Author: Xinyuan Chen, Geoffrey D. Hugo, Alex T. Price, Pamela Samson, Tianyu Zhao 👨🔬
Affiliation: University Hospitals Seidman Cancer Center, University of South Florida, Washington University School of Medicine, WashU Medicine 🌍
Purpose: This study evaluates the financial viability of on-table simulation (CBCTp) enabled Halcyon system in radiation therapy. By leveraging Time-Driven Activity-Based Costing (TDABC), the analysis assesses three utilization scenarios: (1) single Halcyon (no CT simulator), (2) Halcyon with CT simulator, and (3) Halcyon with a standard C-arm linac (TrueBeam) with no CT simulator.

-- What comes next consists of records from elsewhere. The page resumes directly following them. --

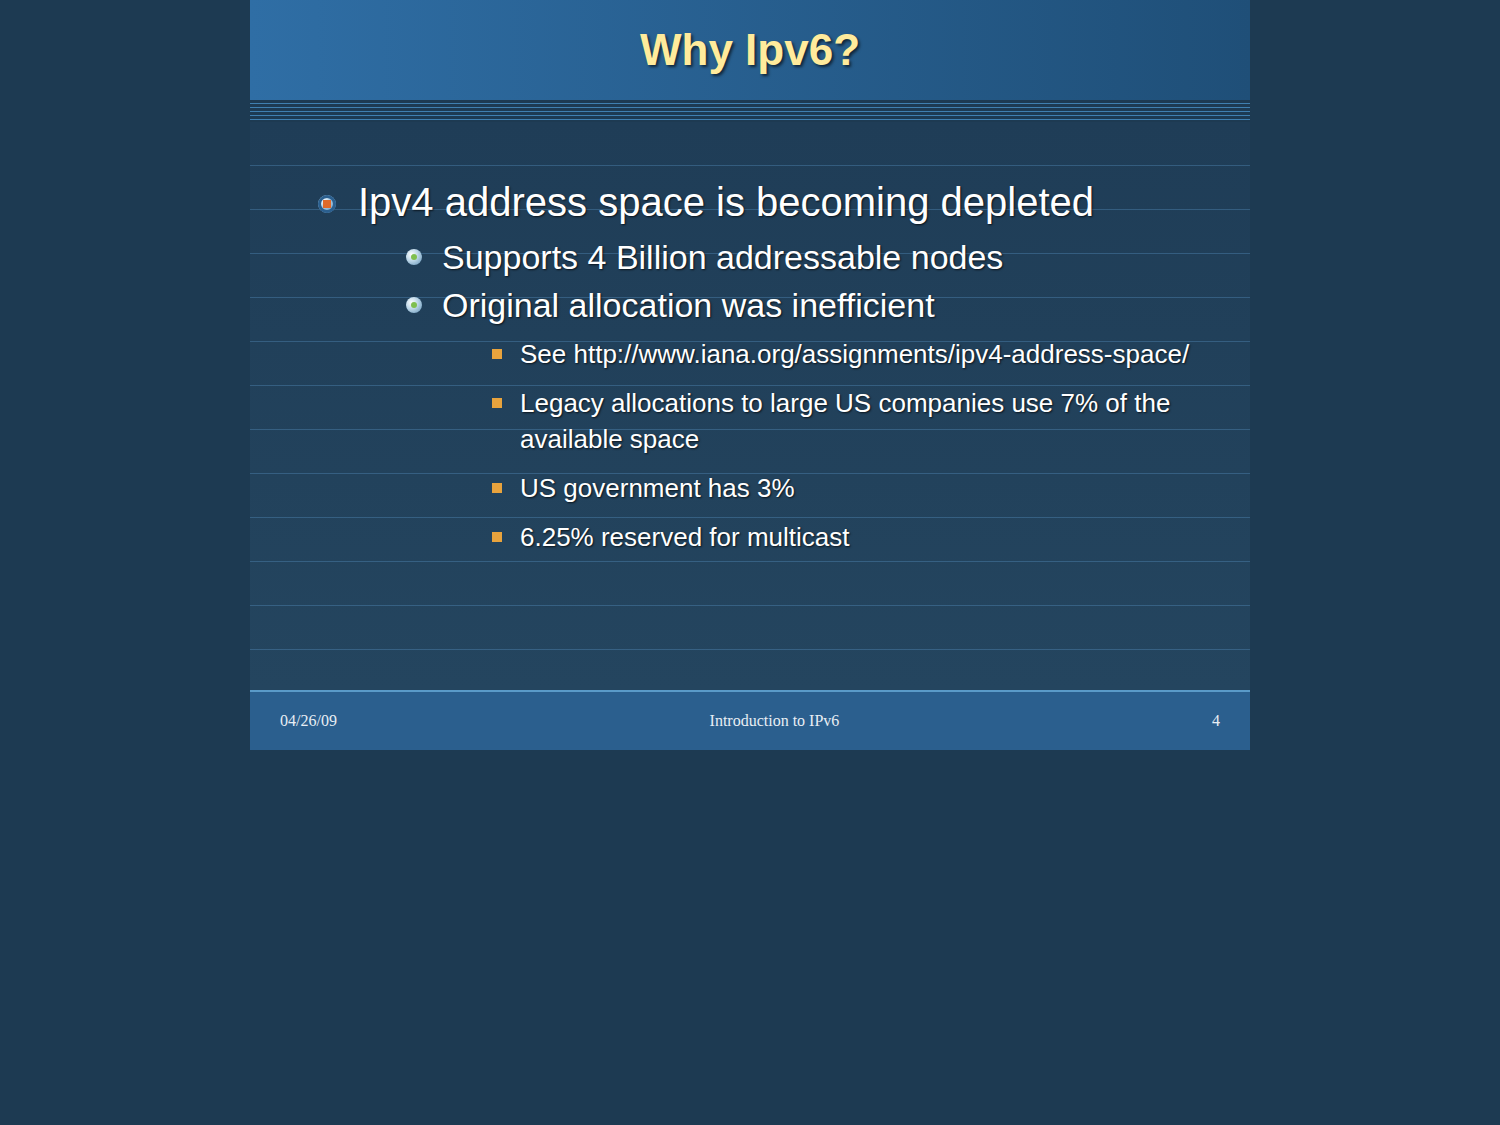Why Ipv6?
Ipv4 address space is becoming depleted
Supports 4 Billion addressable nodes
Original allocation was inefficient
See http://www.iana.org/assignments/ipv4-address-space/
Legacy allocations to large US companies use 7% of the available space
US government has 3%
6.25% reserved for multicast
04/26/09
Introduction to IPv6
4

Methods: The study collected data on patient population, machine costs, and operational expenses from clinics of various sizes in our healthcare system. TDABC was used to calculate the net revenue under varying treatment (15-30 mins on Halcyon, 20-60 mins on TrueBeam depending on treatment sites) and simulation times (30 mins on Halcyon, 1hr on CT simulator). A simulation framework modeled patient scheduling, treatment workflows, and revenue outcomes over a 10-year period, incorporating ±20% variation in treatment and simulation times for sensitivity analysis.
Results: A single Halcyon could efficiently handle up to two new-sim patients daily while maintaining positive net revenue. A 20% reduction in treatment time increased capacity to three new-sim patients. Adding a CT simulator improved capacity to three patients with consistent net , while adding a second standard linac enabled up to four new-sim patients. However, the latter scenario incurred additional costs, resulting in negative net revenue unless patient volumes exceeded two new-sim patients per day.
Conclusion: CBCTp on Halcyon offers a financially viable solution for integrating on-table simulation into radiation therapy workflows, particularly when standalone CT simulators are unavailable. Adding a CT simulator or a second treatment unit enhances patient capacity but requires higher patient volumes for cost-effectiveness. These findings underscore the importance of aligning technology utilization with patient demand and clinic workflows to achieve sustainable financial performance in radiation oncology.